Not in a time travel or alternate reality sort of way, but more in the way I experience time. How did this happen? When I trace it back, it all started with “blursday.” Let me explain.

Do you remember 2020 and 2021? Yeah, I don’t really either. And that’s my point. During the pandemic, I didn’t have many opportunities to go places. I mean, every other human outside of my home was a potential threat to my very existence. At least until the scientists figured out what was happening.

It’s safe to say that I lived a good portion of those 24 or so months of lock-down with very few anchors. Anchors are those out-of-the normal flow of day-to-day life events that you can tie time to. For example, a niece’s wedding, a vacation with travel, a friend’s move, your child’s first day of school, going to a concert… They are those distinct events that create snapshots as markers in your memory timeline.

And without anchors, every day becomes just another blursday.

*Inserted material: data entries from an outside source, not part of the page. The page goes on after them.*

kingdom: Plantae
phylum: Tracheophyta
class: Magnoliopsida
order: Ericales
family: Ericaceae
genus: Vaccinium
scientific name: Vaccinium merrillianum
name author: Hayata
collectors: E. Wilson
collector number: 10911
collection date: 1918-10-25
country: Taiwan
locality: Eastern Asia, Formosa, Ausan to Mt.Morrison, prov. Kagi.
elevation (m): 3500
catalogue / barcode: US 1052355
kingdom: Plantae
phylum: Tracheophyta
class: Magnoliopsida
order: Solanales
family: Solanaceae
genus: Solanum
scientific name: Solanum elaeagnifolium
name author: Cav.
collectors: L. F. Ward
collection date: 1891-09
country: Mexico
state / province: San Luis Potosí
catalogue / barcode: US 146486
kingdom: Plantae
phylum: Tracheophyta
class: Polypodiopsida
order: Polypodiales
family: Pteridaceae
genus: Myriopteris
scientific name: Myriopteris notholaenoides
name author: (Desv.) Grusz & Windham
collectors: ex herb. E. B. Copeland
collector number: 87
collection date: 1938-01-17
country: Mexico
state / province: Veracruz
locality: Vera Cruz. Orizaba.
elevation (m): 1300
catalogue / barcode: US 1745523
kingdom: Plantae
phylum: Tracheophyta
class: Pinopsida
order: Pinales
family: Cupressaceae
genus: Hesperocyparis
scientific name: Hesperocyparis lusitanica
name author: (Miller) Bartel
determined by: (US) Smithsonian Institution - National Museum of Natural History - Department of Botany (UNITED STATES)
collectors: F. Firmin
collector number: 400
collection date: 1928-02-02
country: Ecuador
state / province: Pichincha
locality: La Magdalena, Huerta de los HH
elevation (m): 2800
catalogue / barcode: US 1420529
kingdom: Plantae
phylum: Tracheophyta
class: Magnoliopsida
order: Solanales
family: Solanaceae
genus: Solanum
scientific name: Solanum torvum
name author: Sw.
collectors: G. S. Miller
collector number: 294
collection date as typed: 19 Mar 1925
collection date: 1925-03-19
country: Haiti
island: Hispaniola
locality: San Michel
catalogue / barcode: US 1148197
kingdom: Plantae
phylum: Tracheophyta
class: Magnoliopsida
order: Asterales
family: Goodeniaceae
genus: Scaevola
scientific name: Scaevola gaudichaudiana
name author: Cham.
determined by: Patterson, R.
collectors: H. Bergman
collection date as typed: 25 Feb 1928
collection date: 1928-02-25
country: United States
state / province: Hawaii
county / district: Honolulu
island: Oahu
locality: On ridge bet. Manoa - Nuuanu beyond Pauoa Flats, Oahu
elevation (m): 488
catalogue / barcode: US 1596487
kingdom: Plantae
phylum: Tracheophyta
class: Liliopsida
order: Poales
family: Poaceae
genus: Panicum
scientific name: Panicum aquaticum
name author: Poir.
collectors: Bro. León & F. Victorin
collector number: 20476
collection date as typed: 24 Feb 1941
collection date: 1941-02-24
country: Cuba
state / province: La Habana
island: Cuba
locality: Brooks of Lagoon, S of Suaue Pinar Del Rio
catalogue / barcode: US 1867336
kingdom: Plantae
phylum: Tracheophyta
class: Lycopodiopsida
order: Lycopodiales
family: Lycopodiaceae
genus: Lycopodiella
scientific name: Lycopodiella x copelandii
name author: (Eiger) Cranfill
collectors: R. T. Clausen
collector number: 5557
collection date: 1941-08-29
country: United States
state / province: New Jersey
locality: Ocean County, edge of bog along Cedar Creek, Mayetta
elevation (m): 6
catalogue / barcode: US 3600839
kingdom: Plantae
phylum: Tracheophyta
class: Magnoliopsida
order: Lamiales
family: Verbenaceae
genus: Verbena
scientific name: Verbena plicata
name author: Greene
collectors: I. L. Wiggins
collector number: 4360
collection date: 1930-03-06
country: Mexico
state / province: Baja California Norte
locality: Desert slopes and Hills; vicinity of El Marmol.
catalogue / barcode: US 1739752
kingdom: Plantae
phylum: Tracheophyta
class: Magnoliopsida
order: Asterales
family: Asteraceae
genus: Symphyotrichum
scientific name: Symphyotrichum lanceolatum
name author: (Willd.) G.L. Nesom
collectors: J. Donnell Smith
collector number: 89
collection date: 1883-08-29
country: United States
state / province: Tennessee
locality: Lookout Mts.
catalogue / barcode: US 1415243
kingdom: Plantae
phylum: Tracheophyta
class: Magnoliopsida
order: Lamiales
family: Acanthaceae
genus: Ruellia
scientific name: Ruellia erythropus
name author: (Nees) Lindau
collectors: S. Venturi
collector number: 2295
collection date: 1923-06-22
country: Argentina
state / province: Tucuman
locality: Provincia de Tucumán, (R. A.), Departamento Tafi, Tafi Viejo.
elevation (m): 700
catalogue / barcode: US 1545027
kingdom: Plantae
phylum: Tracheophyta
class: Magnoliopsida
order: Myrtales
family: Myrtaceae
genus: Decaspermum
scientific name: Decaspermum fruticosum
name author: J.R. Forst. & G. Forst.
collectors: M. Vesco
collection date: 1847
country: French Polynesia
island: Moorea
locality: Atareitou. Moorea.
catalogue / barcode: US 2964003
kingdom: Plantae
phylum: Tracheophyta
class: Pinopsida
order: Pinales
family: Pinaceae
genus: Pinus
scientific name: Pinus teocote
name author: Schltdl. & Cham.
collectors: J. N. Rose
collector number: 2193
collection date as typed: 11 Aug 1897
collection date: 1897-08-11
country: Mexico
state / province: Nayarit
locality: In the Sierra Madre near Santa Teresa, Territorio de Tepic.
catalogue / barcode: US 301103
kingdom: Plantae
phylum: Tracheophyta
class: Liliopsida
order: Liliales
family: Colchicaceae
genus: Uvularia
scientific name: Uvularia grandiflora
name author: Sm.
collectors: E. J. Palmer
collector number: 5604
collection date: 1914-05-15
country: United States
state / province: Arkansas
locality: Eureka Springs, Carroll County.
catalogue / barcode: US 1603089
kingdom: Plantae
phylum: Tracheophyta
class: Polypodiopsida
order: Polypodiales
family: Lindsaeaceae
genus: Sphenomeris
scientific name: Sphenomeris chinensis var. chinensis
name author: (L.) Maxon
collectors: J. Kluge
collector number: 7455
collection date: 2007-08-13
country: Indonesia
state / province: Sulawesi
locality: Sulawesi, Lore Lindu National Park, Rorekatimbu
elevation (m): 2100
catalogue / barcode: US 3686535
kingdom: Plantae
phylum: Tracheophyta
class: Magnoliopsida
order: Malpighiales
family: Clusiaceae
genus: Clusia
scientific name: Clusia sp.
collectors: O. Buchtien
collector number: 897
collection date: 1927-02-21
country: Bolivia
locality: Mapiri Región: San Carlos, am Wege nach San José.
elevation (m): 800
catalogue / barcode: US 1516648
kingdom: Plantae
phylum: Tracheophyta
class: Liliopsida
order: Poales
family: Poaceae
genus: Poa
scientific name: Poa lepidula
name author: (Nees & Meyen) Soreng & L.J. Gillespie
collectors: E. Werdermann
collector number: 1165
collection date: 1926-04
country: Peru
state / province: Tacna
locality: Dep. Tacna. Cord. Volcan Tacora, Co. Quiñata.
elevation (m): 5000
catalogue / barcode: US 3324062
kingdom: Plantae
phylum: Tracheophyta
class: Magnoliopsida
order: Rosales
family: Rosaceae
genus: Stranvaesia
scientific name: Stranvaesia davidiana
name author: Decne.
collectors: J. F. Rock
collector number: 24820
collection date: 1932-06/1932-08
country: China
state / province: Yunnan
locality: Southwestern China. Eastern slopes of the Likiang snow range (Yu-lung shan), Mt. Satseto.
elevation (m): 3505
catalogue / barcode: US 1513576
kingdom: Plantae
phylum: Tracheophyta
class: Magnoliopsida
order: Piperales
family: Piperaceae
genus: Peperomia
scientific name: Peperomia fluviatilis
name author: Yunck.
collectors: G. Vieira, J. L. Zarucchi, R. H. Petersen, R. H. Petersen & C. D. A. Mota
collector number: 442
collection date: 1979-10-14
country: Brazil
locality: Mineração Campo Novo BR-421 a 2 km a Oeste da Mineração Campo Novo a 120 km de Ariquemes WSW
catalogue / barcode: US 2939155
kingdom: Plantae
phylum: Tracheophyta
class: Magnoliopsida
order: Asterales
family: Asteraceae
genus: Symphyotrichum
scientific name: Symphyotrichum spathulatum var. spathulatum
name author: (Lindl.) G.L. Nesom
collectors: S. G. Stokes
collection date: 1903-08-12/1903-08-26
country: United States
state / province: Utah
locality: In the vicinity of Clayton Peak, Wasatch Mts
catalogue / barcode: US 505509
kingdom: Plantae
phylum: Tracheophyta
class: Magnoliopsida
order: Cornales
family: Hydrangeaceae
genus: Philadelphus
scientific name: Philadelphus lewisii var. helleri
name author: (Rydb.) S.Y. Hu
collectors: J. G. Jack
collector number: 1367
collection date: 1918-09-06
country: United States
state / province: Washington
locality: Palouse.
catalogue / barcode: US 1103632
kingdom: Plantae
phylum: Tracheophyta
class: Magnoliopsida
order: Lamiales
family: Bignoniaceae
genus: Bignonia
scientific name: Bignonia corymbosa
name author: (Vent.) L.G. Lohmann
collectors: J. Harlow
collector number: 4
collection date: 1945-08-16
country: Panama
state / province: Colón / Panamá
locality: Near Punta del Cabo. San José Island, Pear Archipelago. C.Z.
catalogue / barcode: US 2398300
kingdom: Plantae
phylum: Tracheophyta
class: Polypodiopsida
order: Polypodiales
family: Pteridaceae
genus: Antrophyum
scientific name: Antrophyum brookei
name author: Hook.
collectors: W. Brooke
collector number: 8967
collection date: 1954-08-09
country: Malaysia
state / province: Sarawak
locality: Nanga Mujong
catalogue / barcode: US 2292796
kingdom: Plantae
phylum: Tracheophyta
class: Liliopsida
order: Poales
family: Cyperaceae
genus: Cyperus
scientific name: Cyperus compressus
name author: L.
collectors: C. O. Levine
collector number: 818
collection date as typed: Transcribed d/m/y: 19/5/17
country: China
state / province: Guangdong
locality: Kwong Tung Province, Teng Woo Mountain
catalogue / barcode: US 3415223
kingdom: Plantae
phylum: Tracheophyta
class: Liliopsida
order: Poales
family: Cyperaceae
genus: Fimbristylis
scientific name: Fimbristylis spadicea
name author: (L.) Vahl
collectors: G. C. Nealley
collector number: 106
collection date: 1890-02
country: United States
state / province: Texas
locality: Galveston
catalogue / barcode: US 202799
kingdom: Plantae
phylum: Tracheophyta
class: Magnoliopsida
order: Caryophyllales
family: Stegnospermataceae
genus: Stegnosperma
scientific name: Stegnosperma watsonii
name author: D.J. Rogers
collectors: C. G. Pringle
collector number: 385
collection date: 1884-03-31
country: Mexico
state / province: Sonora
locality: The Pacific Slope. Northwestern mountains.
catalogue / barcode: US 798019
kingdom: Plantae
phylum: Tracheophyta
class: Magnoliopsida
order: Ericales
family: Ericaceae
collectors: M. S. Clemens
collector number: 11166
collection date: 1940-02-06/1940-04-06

In the midst of the pandemic, I remember the sensation of one day blending into the next into the next… Until the days became weeks became months became years. Time passed so quickly, and yet it didn’t. So much happened, and yet nothing did. If you think about it, it’s how many describe their retirement years. “What day is it?” they’ll often ask. And during the pandemic, more often than not, I didn’t know the answer either.

It’s this extended lack of daily anchoring, I believe, that shifted my relationship with time. What I experienced is that linear time is going to happen. It will carry on whether I have anything to add to its equation or not. Without any effort on my part, life forges ahead in its nice little 24-hour day-to-night-to-day increments.

Fortunately, I’ve been able to maintain this mindset in our post-pandemic reality. And even though I might be done with blursdays, I do find that some days are memorable, some still not-so-much. Some days might be busy, some not-so-much. What's different is that I don’t have to hold on so tight anymore. I don’t have to admonish myself if I’m not the “right level” of productive. There’s room to be playful, room to rest, room to create, and room to breathe. Most importantly, there’s room to just be.

What I’ve come to recognize is that everything in life is fluid and ever-changing. I can try to wish it away, while it away, or negotiate and fight my way through. Or I can be at peace and flow my way through. Ultimately, all I control is how I move through the time that I’m given.

So yeah, my days (and nights) are hot in a not so hot way right now. But you know what? I’m alive and it’s no longer blursday. So it’s all good. Fall will be here before you know it.